— Problem 1 —
Copy word for word the part of the article on the Abuelas' archive that opens with the words containing "Raquel passed away" and closes with "the military dictatorship.".
— Problem 2 —
Answer these questions from the article on the Abuelas' archive:
(a) How many women founded the Grandmothers of Plaza de Mayo in 1977?
(b) How many clippings make up the Grandmothers' journalistic archive?
(c) What award did Julieta Goria's team win?

— Text under study —
________________________
How AI is helping keep the Abuelas’ legacy intact

A team of three 23-year-old college students developed a tool to easily access the Grandmothers of Plaza de Mayo’s massive journalistic archive

Every day for 40 years, a grandmother bent over a desk, patiently cutting out news articles with a pair of scissors. Raquel Radío de Mazcurra was scouring the newspapers for hints about her grandchildren. She carefully pasted and stored the clippings in folders. 

Raquel was one of the twelve women who, in 1977, founded the Grandmothers of Plaza de Mayo. The mission of the Grandmothers (Abuelas) is to find the children of people kidnapped during the 1976-1983 civic-military dictatorship in Argentina. These children, many of whom were born in horrific conditions in clandestine detention centers, were taken from their parents and illegally adopted under false names. They are the Abuelas’ grandchildren.

Raquel passed away in 2017 without ever being reunited with her grandchildren. But her now-famous folders were the basis of the Grandmothers’ journalistic archive, which is stored in the ex-ESMA — a former illegal detention center used by the dictatorship, which is now a memory site and home to various human rights organizations. The archive is made up of more than 10,000 clippings related to the disappeared (desaparecidos), the human rights movement in Argentina, and the military dictatorship.

However, this valuable archive is not easily accessible to the public. The folders are scattered in piled-up boxes in a room in the ESMA. How could it be made available to anyone and everyone who wants to consult it?

Enter artificial intelligence, and a team of three 23-year-old college students.

“This effectively democratizes people’s access to the information,” Julieta Goria, a student at the Exact and Natural Sciences School at Buenos Aires University told the Herald. Goria was part of the team that won the “AI for Identity” award, a competition organized by the Sadosky Foundation, the Science and Technology Ministry and the Grandmothers of Plaza de Mayo. The goal of the contest was to develop software that could make the Abuelas’ archive accessible to anyone.
________________________
— Source information —
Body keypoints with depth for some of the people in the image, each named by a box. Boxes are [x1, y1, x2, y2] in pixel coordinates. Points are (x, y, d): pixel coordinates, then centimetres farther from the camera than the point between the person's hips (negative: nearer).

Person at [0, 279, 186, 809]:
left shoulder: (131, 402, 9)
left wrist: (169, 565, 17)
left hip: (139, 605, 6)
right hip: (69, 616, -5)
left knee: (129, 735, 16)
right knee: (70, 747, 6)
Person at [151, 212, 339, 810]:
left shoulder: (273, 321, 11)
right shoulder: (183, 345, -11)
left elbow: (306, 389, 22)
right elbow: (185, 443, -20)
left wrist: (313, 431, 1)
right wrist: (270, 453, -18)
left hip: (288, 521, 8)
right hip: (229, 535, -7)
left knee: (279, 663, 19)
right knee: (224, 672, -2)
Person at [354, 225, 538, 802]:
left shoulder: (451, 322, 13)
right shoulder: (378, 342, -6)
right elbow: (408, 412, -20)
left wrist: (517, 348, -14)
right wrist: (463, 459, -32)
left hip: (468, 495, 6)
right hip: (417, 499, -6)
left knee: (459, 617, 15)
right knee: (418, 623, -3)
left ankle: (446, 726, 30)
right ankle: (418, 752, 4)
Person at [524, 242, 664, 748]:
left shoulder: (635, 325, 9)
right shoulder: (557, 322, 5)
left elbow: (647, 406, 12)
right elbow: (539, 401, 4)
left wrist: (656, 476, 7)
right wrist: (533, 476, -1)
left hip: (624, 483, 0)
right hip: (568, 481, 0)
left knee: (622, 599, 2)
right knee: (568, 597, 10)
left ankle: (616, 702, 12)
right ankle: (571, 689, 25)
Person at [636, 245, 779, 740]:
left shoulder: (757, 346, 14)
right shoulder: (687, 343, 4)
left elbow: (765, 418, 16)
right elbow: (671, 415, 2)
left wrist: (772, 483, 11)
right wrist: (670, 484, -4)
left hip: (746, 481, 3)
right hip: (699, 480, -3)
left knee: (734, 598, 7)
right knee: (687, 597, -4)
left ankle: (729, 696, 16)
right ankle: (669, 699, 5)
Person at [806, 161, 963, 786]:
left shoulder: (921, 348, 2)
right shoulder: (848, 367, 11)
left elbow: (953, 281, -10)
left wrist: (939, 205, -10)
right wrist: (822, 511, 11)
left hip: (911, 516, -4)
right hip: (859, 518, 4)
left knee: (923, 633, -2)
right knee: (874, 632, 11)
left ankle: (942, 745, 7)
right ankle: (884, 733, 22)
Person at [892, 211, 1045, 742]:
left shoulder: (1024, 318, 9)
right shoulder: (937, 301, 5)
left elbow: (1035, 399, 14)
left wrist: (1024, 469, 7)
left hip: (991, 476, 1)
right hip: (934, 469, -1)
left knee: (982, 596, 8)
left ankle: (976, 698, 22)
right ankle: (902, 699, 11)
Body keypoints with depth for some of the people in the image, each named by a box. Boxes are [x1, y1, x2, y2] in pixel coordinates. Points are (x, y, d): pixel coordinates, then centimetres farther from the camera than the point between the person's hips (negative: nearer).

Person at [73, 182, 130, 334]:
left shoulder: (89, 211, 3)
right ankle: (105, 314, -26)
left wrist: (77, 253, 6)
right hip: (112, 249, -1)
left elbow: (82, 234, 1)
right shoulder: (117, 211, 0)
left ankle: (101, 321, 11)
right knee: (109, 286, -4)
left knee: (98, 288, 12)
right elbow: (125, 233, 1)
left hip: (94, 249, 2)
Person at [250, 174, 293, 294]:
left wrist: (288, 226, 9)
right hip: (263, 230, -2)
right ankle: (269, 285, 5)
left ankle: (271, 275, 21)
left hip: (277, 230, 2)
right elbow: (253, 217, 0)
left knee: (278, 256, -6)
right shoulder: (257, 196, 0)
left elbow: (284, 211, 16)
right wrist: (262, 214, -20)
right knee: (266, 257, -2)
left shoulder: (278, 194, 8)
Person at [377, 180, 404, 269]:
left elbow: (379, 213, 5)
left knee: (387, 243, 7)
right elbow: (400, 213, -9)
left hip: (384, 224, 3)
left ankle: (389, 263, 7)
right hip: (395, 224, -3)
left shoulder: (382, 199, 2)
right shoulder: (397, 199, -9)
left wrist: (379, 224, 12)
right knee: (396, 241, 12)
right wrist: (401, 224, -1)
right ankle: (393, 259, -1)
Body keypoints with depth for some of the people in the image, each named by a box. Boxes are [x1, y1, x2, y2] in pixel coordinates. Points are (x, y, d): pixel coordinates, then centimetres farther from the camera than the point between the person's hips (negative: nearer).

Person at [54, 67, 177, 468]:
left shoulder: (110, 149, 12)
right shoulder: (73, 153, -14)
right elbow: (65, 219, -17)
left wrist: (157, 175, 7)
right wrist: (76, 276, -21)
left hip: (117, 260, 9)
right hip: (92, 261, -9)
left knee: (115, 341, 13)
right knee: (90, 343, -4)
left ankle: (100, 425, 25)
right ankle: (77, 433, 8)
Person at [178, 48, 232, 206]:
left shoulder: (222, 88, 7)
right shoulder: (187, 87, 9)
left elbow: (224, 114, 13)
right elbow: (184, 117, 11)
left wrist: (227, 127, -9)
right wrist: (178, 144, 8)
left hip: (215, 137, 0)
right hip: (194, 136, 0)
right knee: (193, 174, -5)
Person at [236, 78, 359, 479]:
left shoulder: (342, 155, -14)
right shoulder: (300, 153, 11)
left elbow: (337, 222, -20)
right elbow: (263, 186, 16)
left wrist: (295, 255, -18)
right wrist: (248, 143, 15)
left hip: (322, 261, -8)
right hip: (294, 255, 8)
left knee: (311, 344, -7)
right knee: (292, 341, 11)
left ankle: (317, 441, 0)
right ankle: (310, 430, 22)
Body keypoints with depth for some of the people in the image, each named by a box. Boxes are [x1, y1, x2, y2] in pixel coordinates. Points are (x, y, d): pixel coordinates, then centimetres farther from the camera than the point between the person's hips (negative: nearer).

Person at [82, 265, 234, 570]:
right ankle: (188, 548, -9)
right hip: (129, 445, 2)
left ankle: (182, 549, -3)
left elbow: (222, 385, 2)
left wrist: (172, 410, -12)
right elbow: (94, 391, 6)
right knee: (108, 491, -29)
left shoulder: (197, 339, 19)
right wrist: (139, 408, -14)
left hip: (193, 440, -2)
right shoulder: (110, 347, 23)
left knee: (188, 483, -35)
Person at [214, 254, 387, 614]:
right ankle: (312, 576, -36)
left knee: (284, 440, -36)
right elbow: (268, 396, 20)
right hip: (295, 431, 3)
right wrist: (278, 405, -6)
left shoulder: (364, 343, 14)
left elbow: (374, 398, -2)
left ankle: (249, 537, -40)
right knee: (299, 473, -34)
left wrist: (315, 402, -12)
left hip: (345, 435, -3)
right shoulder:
________________________
— Response box 1 —
Raquel passed away in 2017 without ever being reunited with her grandchildren. But her now-famous folders were the basis of the Grandmothers’ journalistic archive, which is stored in the ex-ESMA — a former illegal detention center used by the dictatorship, which is now a memory site and home to various human rights organizations. The archive is made up of more than 10,000 clippings related to the disappeared (desaparecidos), the human rights movement in Argentina, and the military dictatorship.

— Response box 2 —
(a) Twelve.
(b) More than 10,000.
(c) The "AI for Identity" award.